John Winfrey contacted 50 Ways-Rockbridge to announce that he is running as an independent candidate against Ben Cline for our district’s seat in Virginia’s House of Delegates.  While 50 Ways cannot endorse any candidate for any office, we are pleased by the attention John’s campaign will bring to at least two essential issues in Virginia: gerrymandering and Medicaid expansion.  Below is John’s own statement:

 

I am running against Ben Cline because Ben Cline is letting down his Republican base on the two most vital issues facing Virginia.

The federal government has been trying to give Virginia millions of dollars to expand Medicaid for 400,000 working families. Many Republican states have decided to provide this health insurance.

Our Republican House of Delegates has refused. This means that these families suffer. They forego preventive health care until it is too late. Many of our community hospitals have had to shut down.
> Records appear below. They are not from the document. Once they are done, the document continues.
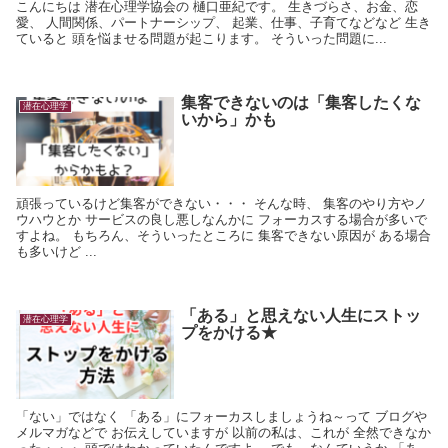
こんにちは 潜在心理学協会の 樋口亜紀です。 生きづらさ、お金、恋
愛、 人間関係、パートナーシップ、 起業、仕事、子育てなどなど 生き
ていると 頭を悩ませる問題が起こります。 そういった問題に...
集客できないのは「集客したくな
潜在心理学
いから」かも
頑張っているけど集客ができない・・・ そんな時、 集客のやり方やノ
ウハウとか サービスの良し悪しなんかに フォーカスする場合が多いで
すよね。 もちろん、そういったところに 集客できない原因が ある場合
も多いけど ...
「ある」と思えない人生にストッ
潜在心理学
プをかける★
「ない」ではなく 「ある」にフォーカスしましょうね～って ブログや
メルマガなどで お伝えしていますが 以前の私は、これが 全然できなか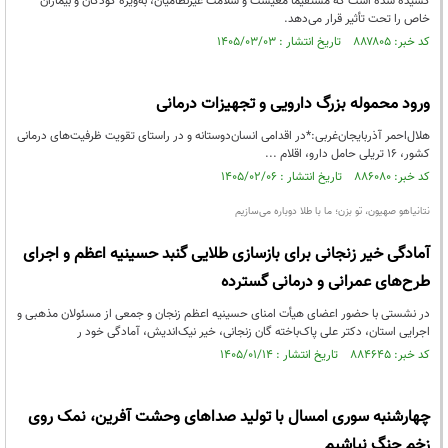
کشیده شده است که مستقیماً معیشت و سلامت غیرنظامیان، به‌ویژه کودکان و بیماران
خاص را تحت تأثیر قرار می‌دهد.
کد خبر: ۸۸۷۸۰۵ تاریخ انتشار : ۱۴۰۵/۰۳/۰۳
ورود محموله بزرگ دارویی و تجهیزات درمانی
هلال‌احمر آذربایجان‌غربی:*در اقدامی انسان‌دوستانه و در راستای تقویت ظرفیت‌های درمانی
کشور، ۱۶ تریلی حامل دارو، اقلام ...
کد خبر: ۸۸۶۰۸۰ تاریخ انتشار : ۱۴۰۵/۰۲/۰۶
نتانیاهو صهیون، تو بزن؛ ما با طلا دوباره می‌سازیم
آمادگی خیر زنجانی برای بازسازی طلایی گنبد حسینیه اعظم و اجرای
طرح‌های عمرانی و درمانی گسترده
در نشستی با حضور اعضای هیأت امنای حسینیه اعظم زنجان و جمعی از مسئولان مذهبی و
اجرایی استان، دكتر علی پاک‌باخته گان زنجانی، خیر نیک‌اندیش، آمادگی خود ر
کد خبر: ۸۸۴۶۴۵ تاریخ انتشار : ۱۴۰۵/۰۱/۱۴
چهارشنبه سوری امسال با تولید صداهای وحشت آفرین، نمک روی
زخم جنگ نپاشیم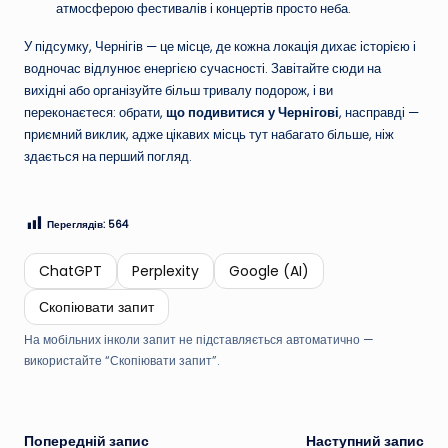
атмосферою фестивалів і концертів просто неба.
У підсумку, Чернігів — це місце, де кожна локація дихає історією і
водночас відлунює енергією сучасності. Завітайте сюди на
вихідні або організуйте більш тривалу подорож, і ви
переконаєтеся: обрати,
що подивитися у Чернігові
, насправді —
приємний виклик, адже цікавих місць тут набагато більше, ніж
здається на перший погляд.
Переглядів:
564
ChatGPT
Perplexity
Google (AI)
Скопіювати запит
На мобільних інколи запит не підставляється автоматично —
використайте “Скопіювати запит”.
Навігація
Попередній запис
Наступний запис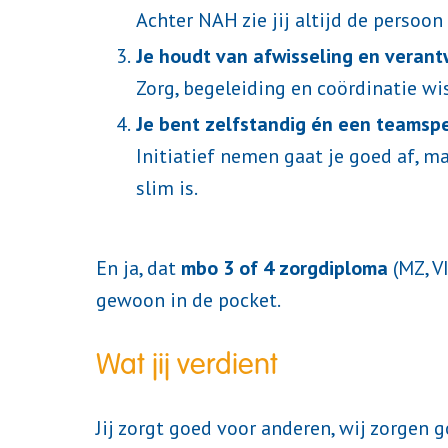
Achter NAH zie jij altijd de persoon 
Je houdt van afwisseling en verant
Zorg, begeleiding en coördinatie wis
Je bent zelfstandig én een teamsp
Initiatief nemen gaat je goed af, 
slim is.
En ja, dat
mbo 3 of 4 zorgdiploma
(MZ, VI
gewoon in de pocket.
Wat jij verdient
Jij zorgt goed voor anderen, wij zorgen 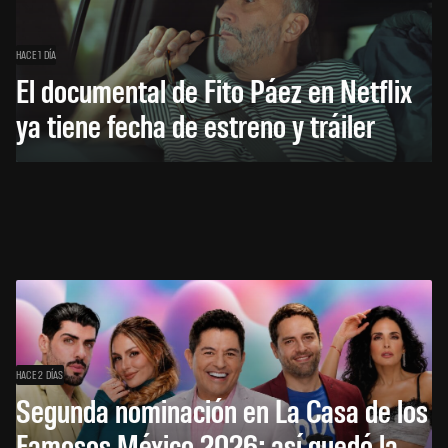
HACE 1 DÍA
El documental de Fito Páez en Netflix
ya tiene fecha de estreno y tráiler
HACE 2 DÍAS
Segunda nominación en La Casa de los
Famosos México 2026: así quedó la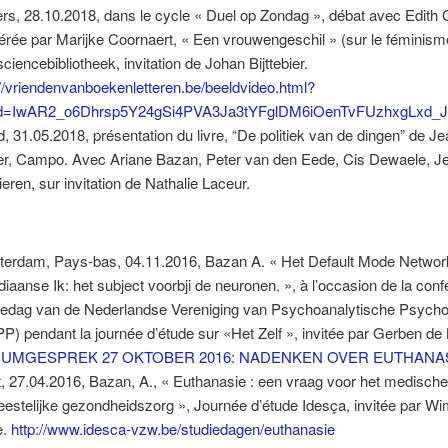
rs, 28.10.2018, dans le cycle « Duel op Zondag », débat avec Edith 
rée par Marijke Coornaert, « Een vrouwengeschil » (sur le féminism
ciencebibliotheek, invitation de Johan Bijttebier.
://vriendenvanboekenletteren.be/beeldvideo.html?
lid=IwAR2_o6Dhrsp5Y24gSi4PVA3Ja3tYFglDM6iOenTvFUzhxgLxd_J
, 31.05.2018, présentation du livre, “De politiek van de dingen” de J
er, Campo. Avec Ariane Bazan, Peter van den Eede, Cis Dewaele, Je
ieren, sur invitation de Nathalie Laceur.
erdam, Pays-bas, 04.11.2016, Bazan A. « Het Default Mode Networ
diaanse Ik: het subject voorbji de neuronen. », à l’occasion de la con
iedag van de Nederlandse Vereniging van Psychoanalytische Psycho
P) pendant la journée d’étude sur «Het Zelf », invitée par Gerben de 
UMGESPREK 27 OKTOBER 2016: NADENKEN OVER EUTHANA
, 27.04.2016, Bazan, A., « Euthanasie : een vraag voor het medische
eestelijke gezondheidszorg », Journée d’étude Idesça, invitée par W
e.
http://www.idesca-vzw.be/studiedagen/euthanasie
A second issue Ben Cline should address is our unfair political system. The Republicans in the House of Delegates have chosen to play politics rather than pass legislation that Virginians need. Virginia rivals North Carolina and Texas in its successful use of Gerrymandering. Even though the majority votes against Republicans in the House, they still keep their strangle hold on the Legislature.

Yet Virginians are fortunate that we did not sink as deeply into Tea Party rule as our neighbors in North Carolina. The Governor Pat McCrory instituted the whole Tea Party wish list of curtailing civil rights, unemployment insurance, public education, and health care.

Adam O’Neal, the life-long Republican mayor of Belhaven, pleaded with McCrory to accept the Medicaid Extension. Belhaven had just lost its community hospital. O’Neal predicted that people would die if they had to be transported to the nearest emergency room. O’Neal tried to gain publicity by staging a “daily march” towards Washington. Ironically, a young woman had a heart attack and had to be transported to Greenville. She died on the way. Would she have lived? Probably; we don’t know for sure. We don’t even keep the figures–not that people like Ben Cline and Bob Goodlatte would feel any responsibility.

The good news for North Carolina is that in the 2016 election the Tea Party was overwhelmingly repudiated. Their new governor, Roy Cooper, will promote public education and health care. The bad news is that North Carolina is extremely gerrymandered so that the Republicans have retained power in the legislature. They are attempting to limit Cooper’s power as much as possible.

The lesson for Virginians is that it will take much more than a simple majority to rid us of the Tea Party malignancy. Fortunately public opinion polls show Trump and Congress with the lowest levels ever recorded.

We need for the GOP to start the process of filling its ranks with moderate conservatives, like when it was truly the Grand Old Party. First and foremost, we need to Clean House. We need your vote.